Requirements

• Maintain and improve the quality system in accordance with FDA Quality System Regulation and ISO 13485 requirements
• Support quality assurance activities, including, but not limited to: Risk Management (FMEAs, HA), internal and external audits, NCMRs and CAPAs
• Investigate product quality problems and determine root cause, gather and analyze data, and implement corrective actions to reduce or eliminate cause
• Lead the resolution of quality issues related to non-conformance reports and CAPAs
• Assist in development, review and approval of process and equipment validation/qualifications (IQ, OQ, PQ).
• Provide QE support to production, purchasing and engineering
• Support/lead test method validation activities
• Conduct and support the development and validation of appropriate test methods for product and process performance
• Develop and initiate sampling procedures and statistical process control methods
• Support product line manufacturing and design stages by ensuring validation of manufacturing equipment and processes are conducted in accordance with the Validation Master Plan
• Address systemic quality issues with suppliers or internal groups
• Oversee calibration and preventive maintenance program
• Assist in the review of lot history records and disposition of product (subassembly and finished goods)
• Work with engineering to develop adequate inspection criteria
• Perform statistical analysis such as capability, gage R&R, and statistical process control
• Evaluate product changes for qualification and validation requirements and assist in change implementations
• Other duties/ activities may be necessary to support departmental or company goals

Education and Job Experience

• A minimum of 7 years quality assurance/engineering experience is required.
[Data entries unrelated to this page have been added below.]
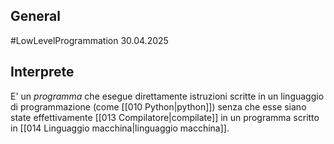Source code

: ## General
#LowLevelProgrammation
30.04.2025

## Interprete
E' un *programma* che esegue direttamente istruzioni scritte in un linguaggio di programmazione (come [[010 Python|python]]) senza che esse siano state effettivamente [[013 Compilatore|compilate]] in un programma scritto in [[014 Linguaggio macchina|linguaggio macchina]].
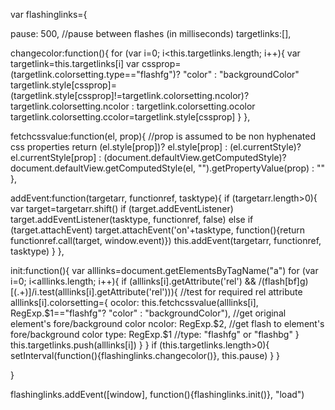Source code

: var flashinglinks={

pause: 500, //pause between flashes (in milliseconds)
targetlinks:[],

changecolor:function(){
	for (var i=0; i<this.targetlinks.length; i++){
		var targetlink=this.targetlinks[i]
		var cssprop=(targetlink.colorsetting.type=="flashfg")? "color" : "backgroundColor"
		targetlink.style[cssprop]=(targetlink.style[cssprop]!=targetlink.colorsetting.ncolor)? targetlink.colorsetting.ncolor : targetlink.colorsetting.ocolor
		targetlink.colorsetting.ccolor=targetlink.style[cssprop]
	}
},

fetchcssvalue:function(el, prop){ //prop is assumed to be non hyphenated css properties
	return (el.style[prop])? el.style[prop] : (el.currentStyle)? el.currentStyle[prop] : (document.defaultView.getComputedStyle)? document.defaultView.getComputedStyle(el, "").getPropertyValue(prop) : ""
},


addEvent:function(targetarr, functionref, tasktype){
	if (targetarr.length>0){
		var target=targetarr.shift()
		if (target.addEventListener)
			target.addEventListener(tasktype, functionref, false)
		else if (target.attachEvent)
			target.attachEvent('on'+tasktype, function(){return functionref.call(target, window.event)})
		this.addEvent(targetarr, functionref, tasktype)
	}
},

init:function(){
	var alllinks=document.getElementsByTagName("a")
	for (var i=0; i<alllinks.length; i++){
		if (alllinks[i].getAttribute('rel') && /(flash[bf]g)\[(.+)\]/i.test(alllinks[i].getAttribute('rel'))){ //test for required rel attribute
			alllinks[i].colorsetting={
				ocolor: this.fetchcssvalue(alllinks[i], RegExp.$1=="flashfg"? "color" : "backgroundColor"), //get original element's fore/background color
				ncolor: RegExp.$2, //get flash to element's fore/background color
				type: RegExp.$1 //type: "flashfg" or "flashbg"
			}
			this.targetlinks.push(alllinks[i])
		}
	}
	if (this.targetlinks.length>0){
		setInterval(function(){flashinglinks.changecolor()}, this.pause)
	}
}

}

flashinglinks.addEvent([window], function(){flashinglinks.init()}, "load")
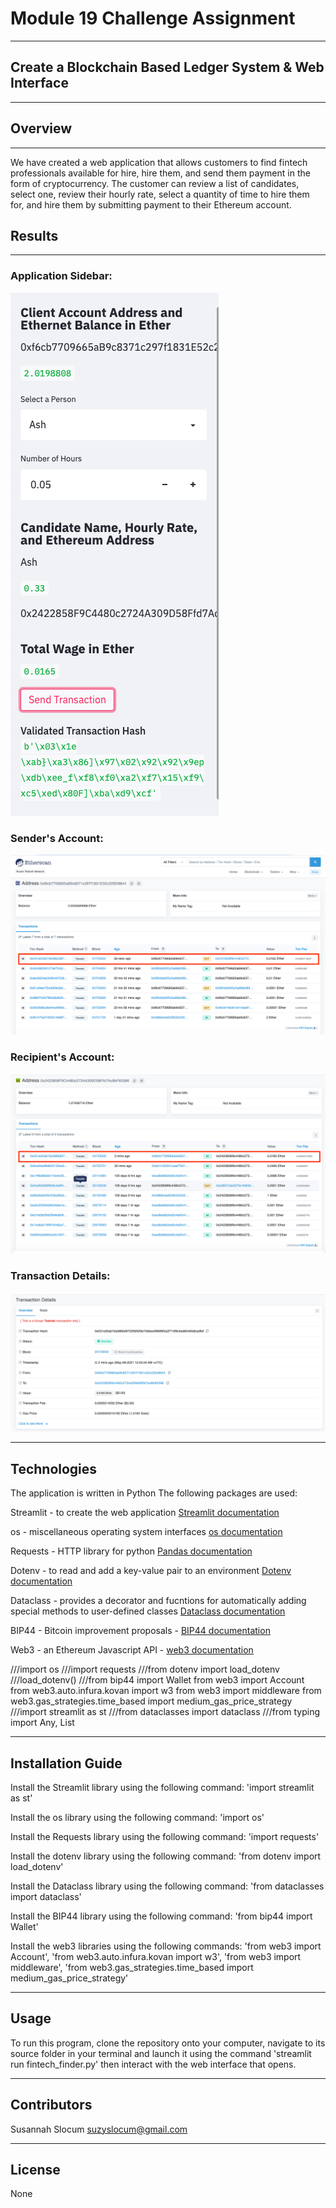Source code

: # Module 19 Challenge Assignment 
---

## Create a Blockchain Based Ledger System & Web Interface
---

## Overview 
---
  We have created a web application that allows customers to find fintech professionals available for hire, hire them, and send them payment in the form of cryptocurrency. The customer can review a list of candidates, select one, review their hourly rate, select a quantity of time to hire them for, and hire them by submitting payment to their Ethereum account. 
  
  
## Results
---
### Application Sidebar:
![sidebar](/Images/sidebar.png)

### Sender's Account:
![sender_account](/Images/sender_account.png)

### Recipient's Account:
![recipient_account](/Images/recipient_account.png)

### Transaction Details:
![transaction_details](/Images/transaction_details.png)

---

## Technologies

The application is written in Python
The following packages are used:

Streamlit - to create the web application [Streamlit documentation](https://docs.streamlit.io/en/stable/)

os - miscellaneous operating system interfaces [os documentation](https://docs.python.org/3/library/os.html)

Requests - HTTP library for python [Pandas documentation](https://docs.python-requests.org/en/master/)

Dotenv - to read and add a key-value pair to an environment [Dotenv documentation](https://pypi.org/project/python-dotenv/)

Dataclass - provides a decorator and fucntions for automatically adding special methods to user-defined classes [Dataclass documentation](https://docs.python.org/3/library/dataclasses.html)

BIP44 - Bitcoin improvement proposals - [BIP44 documentation](https://www.cs.utexas.edu/users/moore/acl2/manuals/current/manual/index-seo.php/BITCOIN____BIP44?path=3370/27092/5157/6093/9771)

Web3 - an Ethereum Javascript API - [web3 documentation](https://web3js.readthedocs.io/en/v1.3.4/)


///import os
///import requests
///from dotenv import load_dotenv
///load_dotenv()
///from bip44 import Wallet
from web3 import Account
from web3.auto.infura.kovan import w3
from web3 import middleware
from web3.gas_strategies.time_based import medium_gas_price_strategy
///import streamlit as st
///from dataclasses import dataclass
///from typing import Any, List

---

## Installation Guide

Install the Streamlit library using the following command: 'import streamlit as st'

Install the os library using the following command: 'import os'

Install the Requests library using the following command: 'import requests'

Install the dotenv library using the following command: 'from dotenv import load_dotenv'

Install the Dataclass library using the following command: 'from dataclasses import dataclass'

Install the BIP44 library using the following command: 'from bip44 import Wallet'

Install the web3 libraries using the following commands: 'from web3 import Account', 'from web3.auto.infura.kovan import w3', 'from web3 import middleware', 'from web3.gas_strategies.time_based import medium_gas_price_strategy'


--- 

## Usage

To run this program, clone the repository onto your computer, navigate to its source folder in your terminal and launch it using the command 'streamlit run fintech_finder.py' then interact with the web interface that opens.

---

## Contributors
Susannah Slocum 
suzyslocum@gmail.com

---

## License

None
Experience in a regulated industry (medical device,) is required
• BS degree in Engineering is required
• Experience with FDA Quality System Regulations and ISO Standards (ISO 13485 and ISO 14971) is required
• Experience with non-conformances, CAPA, and Risk Management is required
• Experience in performing test method validation and Gage R&Rs
• Extensive experience regarding root cause analysis and statistical techniques (such as Cause and Effect Analysis, Fishbone Diagram, 5 Whys, Six Sigma processes)
• CQE, CQA preferred

Skills and Specifications

• Ability to motivate and influence people
• Must possess the ability to handle multiple tasks with high attention to detail Organizing, planning, and problem-solving skills
• Good interpersonal and communication skills
• Ability to work as a part of a team
• Ability to review, analyze, summarize, and interpret data; draw conclusions and make appropriate recommendations and decisions; write reports
• Ability to create and provide training
• Good statistical and numerical ability

MUST HAVE:

7 years quality assurance/engineering experience.

Medical Device Industry.

BS Degree in Engineering.

Experience with Non-conformances, CAPA, and Risk Management.

Experience with FDA Quality System Regulations and ISO Standards (ISO 13485 and ISO 14971).

Extensive experience regarding root cause analysis and statistical techniques (such as Cause and Effect Analysis, Fishbone Diagram, 5 Whys, Six Sigma processes)

NICE TO HAVE:

CQE, CQA.

Experience in performing test method validation and Gage R&Rs.